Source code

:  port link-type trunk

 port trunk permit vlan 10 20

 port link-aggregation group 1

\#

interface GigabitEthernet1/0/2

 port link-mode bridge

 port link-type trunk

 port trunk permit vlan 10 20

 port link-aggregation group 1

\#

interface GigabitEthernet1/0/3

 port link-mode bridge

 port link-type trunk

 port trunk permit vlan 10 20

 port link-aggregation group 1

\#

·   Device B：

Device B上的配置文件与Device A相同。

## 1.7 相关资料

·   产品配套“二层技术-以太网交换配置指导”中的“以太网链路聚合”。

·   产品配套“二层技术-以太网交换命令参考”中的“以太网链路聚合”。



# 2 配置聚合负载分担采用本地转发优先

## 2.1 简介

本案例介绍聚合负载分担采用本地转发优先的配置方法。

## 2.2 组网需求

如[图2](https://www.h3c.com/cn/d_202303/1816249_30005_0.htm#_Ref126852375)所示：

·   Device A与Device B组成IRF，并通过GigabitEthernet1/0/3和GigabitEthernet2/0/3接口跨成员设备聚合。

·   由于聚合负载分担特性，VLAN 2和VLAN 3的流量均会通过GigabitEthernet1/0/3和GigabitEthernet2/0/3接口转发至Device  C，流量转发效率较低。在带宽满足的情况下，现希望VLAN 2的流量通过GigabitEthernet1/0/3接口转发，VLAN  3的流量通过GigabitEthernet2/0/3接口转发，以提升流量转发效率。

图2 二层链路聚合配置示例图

+ + +

### TASK OBJECTIVE
Retype exactly the lines of the data above, starting at its first line and finishing with the line that has "## 2.2 组网需求" in it.

### EXPECTED OUTPUT
Source code

:  port link-type trunk

 port trunk permit vlan 10 20

 port link-aggregation group 1

\#

interface GigabitEthernet1/0/2

 port link-mode bridge

 port link-type trunk

 port trunk permit vlan 10 20

 port link-aggregation group 1

\#

interface GigabitEthernet1/0/3

 port link-mode bridge

 port link-type trunk

 port trunk permit vlan 10 20

 port link-aggregation group 1

\#

·   Device B：

Device B上的配置文件与Device A相同。

## 1.7 相关资料

·   产品配套“二层技术-以太网交换配置指导”中的“以太网链路聚合”。

·   产品配套“二层技术-以太网交换命令参考”中的“以太网链路聚合”。



# 2 配置聚合负载分担采用本地转发优先

## 2.1 简介

本案例介绍聚合负载分担采用本地转发优先的配置方法。

## 2.2 组网需求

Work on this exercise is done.